Obviously, I’m not the only parent to spank a child. According to a 2014 UNICEF report, as many as 80 percent of parents around the world spank their children.
But 50 years of research now shows that spanking kids does way more harm than good. Experts at The University of Texas at Austin and the University of Michigan released a study earlier this year that was published in the Journal of Family Psychology and concluded that the more a child is spanked, the more likely he is to experience increased antisocial behavior, aggression, mental health problems and cognitive difficulties, and to defy his parents — essentially the opposite of what parents hope to achieve.

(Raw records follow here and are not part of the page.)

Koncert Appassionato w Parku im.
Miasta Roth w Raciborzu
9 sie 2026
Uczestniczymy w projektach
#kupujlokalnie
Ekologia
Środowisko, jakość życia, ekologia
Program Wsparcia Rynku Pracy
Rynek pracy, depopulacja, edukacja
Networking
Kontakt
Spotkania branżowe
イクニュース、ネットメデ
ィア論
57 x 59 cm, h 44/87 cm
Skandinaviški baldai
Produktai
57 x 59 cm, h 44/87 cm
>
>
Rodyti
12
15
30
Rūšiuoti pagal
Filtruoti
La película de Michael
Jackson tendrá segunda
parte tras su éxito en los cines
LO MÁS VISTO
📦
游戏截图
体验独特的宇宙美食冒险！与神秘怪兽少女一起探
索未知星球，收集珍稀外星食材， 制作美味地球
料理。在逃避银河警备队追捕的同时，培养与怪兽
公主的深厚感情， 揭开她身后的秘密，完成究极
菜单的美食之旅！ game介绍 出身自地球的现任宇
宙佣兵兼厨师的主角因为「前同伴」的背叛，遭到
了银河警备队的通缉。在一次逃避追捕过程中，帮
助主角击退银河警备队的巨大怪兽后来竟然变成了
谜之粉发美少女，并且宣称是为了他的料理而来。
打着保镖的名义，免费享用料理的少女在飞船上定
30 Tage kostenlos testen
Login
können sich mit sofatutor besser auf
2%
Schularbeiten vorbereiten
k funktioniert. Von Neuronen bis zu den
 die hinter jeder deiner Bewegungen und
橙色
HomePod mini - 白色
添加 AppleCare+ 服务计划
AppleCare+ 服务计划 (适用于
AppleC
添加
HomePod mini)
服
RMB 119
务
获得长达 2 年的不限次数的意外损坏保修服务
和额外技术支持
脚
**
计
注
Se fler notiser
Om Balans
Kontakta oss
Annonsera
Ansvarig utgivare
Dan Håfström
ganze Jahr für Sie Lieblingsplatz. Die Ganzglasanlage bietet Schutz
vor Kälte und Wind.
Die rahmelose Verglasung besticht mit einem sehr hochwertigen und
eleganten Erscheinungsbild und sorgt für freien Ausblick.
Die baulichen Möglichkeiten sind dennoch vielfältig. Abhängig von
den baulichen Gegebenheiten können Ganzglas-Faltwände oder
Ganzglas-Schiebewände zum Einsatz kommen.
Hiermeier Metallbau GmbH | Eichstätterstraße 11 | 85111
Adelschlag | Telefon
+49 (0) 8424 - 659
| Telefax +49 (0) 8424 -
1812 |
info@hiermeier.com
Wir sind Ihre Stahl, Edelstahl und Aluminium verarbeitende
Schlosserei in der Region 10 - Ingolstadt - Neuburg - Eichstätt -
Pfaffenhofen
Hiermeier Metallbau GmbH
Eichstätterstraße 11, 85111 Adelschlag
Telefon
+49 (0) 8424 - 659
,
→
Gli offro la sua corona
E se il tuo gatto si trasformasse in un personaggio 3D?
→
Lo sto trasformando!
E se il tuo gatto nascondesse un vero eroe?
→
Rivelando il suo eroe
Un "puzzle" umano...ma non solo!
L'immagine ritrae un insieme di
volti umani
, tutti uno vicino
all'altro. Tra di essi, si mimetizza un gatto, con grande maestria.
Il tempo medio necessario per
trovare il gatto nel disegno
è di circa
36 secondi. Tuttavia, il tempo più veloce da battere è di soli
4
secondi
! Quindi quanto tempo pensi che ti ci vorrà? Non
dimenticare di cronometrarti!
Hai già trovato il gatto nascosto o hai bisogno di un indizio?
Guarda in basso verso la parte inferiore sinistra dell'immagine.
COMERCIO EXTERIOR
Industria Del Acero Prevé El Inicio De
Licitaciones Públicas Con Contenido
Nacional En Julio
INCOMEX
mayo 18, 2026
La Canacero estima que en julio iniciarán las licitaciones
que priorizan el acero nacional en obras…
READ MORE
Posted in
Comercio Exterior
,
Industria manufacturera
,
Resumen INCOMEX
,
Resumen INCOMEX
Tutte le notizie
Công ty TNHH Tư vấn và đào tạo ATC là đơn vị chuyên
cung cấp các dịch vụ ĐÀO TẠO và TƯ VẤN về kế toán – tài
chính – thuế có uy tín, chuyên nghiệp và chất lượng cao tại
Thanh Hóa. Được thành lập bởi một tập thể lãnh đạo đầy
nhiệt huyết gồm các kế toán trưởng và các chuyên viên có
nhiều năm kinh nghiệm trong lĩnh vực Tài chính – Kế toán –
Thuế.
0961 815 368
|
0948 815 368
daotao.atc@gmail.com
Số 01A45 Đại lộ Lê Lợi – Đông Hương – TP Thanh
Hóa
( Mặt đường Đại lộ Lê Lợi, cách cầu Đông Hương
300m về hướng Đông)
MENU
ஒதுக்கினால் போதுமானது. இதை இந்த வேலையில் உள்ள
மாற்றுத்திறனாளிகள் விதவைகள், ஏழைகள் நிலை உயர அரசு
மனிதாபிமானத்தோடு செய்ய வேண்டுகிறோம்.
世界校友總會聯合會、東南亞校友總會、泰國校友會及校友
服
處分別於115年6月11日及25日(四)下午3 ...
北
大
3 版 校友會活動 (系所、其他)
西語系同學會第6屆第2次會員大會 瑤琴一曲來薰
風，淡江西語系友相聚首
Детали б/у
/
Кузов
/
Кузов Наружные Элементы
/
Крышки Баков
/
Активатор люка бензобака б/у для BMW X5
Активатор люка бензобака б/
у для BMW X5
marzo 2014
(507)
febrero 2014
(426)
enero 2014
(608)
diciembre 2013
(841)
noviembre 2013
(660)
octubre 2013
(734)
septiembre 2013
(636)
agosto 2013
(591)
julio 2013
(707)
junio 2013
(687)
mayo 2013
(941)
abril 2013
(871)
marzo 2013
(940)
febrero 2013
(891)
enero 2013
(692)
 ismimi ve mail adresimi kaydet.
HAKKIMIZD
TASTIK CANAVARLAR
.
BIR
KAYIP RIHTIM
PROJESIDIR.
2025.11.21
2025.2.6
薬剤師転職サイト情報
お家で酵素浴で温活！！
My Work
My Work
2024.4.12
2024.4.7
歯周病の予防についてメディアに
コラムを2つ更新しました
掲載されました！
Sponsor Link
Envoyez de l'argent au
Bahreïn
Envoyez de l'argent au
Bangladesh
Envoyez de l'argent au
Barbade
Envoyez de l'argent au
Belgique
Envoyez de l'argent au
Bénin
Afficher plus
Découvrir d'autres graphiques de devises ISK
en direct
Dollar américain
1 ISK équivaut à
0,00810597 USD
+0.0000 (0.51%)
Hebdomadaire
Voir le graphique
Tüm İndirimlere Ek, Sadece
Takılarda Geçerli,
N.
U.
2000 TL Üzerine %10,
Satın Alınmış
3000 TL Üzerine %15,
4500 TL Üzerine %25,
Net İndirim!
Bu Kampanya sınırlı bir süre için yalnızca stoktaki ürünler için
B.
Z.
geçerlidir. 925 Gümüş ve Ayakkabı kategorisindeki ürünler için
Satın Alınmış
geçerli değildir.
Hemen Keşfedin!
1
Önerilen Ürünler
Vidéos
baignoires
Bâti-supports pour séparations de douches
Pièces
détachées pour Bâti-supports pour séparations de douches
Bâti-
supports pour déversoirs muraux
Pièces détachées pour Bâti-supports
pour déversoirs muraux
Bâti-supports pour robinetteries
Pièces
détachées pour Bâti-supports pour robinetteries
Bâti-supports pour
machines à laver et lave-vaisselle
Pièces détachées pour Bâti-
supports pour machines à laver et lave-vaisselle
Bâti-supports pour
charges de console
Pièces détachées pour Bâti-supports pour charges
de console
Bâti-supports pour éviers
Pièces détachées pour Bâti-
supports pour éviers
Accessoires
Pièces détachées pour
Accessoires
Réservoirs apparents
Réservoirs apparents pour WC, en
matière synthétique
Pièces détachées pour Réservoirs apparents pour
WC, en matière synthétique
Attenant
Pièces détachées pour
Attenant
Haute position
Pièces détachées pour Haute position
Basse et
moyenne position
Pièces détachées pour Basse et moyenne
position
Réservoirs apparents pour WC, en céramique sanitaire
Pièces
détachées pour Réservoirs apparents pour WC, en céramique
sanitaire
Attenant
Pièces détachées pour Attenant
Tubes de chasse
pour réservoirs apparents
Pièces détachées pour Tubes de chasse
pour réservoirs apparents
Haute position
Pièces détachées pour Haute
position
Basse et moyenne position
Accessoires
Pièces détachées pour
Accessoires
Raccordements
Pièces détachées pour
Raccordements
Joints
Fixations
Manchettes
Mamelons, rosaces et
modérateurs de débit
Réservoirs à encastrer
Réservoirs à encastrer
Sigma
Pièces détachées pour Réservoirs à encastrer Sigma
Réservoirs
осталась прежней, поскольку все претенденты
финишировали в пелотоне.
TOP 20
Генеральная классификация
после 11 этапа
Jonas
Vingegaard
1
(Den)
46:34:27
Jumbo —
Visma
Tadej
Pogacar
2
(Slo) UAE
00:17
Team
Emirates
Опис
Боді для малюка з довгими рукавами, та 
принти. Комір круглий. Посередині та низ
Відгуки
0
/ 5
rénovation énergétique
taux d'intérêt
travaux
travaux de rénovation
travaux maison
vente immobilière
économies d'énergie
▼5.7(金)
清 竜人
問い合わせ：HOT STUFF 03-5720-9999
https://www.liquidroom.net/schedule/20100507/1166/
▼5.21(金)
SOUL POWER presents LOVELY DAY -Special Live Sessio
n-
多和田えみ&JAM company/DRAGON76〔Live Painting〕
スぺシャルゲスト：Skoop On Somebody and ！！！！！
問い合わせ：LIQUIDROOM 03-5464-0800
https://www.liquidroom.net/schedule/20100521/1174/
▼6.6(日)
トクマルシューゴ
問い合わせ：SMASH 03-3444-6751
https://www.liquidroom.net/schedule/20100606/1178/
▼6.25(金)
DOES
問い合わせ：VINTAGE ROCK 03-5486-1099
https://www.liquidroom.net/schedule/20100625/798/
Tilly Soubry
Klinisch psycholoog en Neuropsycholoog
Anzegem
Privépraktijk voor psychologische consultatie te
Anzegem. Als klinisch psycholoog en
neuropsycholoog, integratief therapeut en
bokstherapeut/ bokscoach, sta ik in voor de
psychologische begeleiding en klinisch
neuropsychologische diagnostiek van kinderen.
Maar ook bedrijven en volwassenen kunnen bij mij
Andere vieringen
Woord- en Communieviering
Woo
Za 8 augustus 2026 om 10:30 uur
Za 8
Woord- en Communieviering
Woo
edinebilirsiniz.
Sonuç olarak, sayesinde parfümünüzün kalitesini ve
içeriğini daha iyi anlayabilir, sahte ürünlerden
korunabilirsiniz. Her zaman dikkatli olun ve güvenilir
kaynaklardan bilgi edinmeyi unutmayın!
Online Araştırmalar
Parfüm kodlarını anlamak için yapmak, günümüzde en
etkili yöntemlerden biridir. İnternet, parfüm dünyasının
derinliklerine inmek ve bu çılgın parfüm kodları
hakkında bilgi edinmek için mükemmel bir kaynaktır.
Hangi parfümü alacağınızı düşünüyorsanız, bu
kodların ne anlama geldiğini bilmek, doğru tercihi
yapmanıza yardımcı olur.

And the American Academy of Pediatrics officially advises against any form of physical discipline because evidence shows that it’s ineffective and can create aggressive behaviors in children.
My husband and I agreed early on that spanking wouldn’t be used as a means of discipline in our household. My response to my son’s behavior that night was completely reactionary — and took even me totally by surprise.
Using other types of discipline is not easy. My husband and I have worked very hard to manage our levels of frustration, to have more patience with our son and to modify his bad behavior through distractions and explanations.
Research shows that the most effective forms of discipline are those that teach children to control their behavior through internal measures. So spanking doesn’t teach him real consequences, or even how to control his behavior.
How does one teach a child to control his behavior? Talk to your pediatrician. He can help you develop strategies, understand what behavior is developmentally realistic for your child at each age and stage and find positive behaviors to praise.
Effective tools may include things we’ve all tried but that we need to stick to like timeouts and showing the consequences of a bad behavior. For instance, if a child refuses to pick up her room, try removing all the toys left out.
Those on the other side of the spanking issue who see nothing wrong with it as a disciplinary tactic were often spanked as children and have a false belief that it’s effective (especially if it scares the child into correcting the behavior in that instance).
Sure, I’ve thought, “I was spanked, and I turned out fine,” and I honestly don’t think I’ve caused my son any sort of permanent damage with the one spanking incident. However, it has made me re-evaluate how I parent. The spanking happened in a moment of weak- ness, not while I was assuming my leadership role as Mom or modeling acceptable behavior. I don’t want my son to think that it’s OK to hit someone who frustrates him.
Every parent blows up at some point. So sometimes, we need to take a timeout ourselves instead of rushing to react. Take a minute to cool off. Leave the room and count to 10. Showing anger isn’t going to do long-term harm to your kids, but striking them just might.
After all, we send people to jail for hitting a spouse, so why is it ever OK to raise a hand to a child?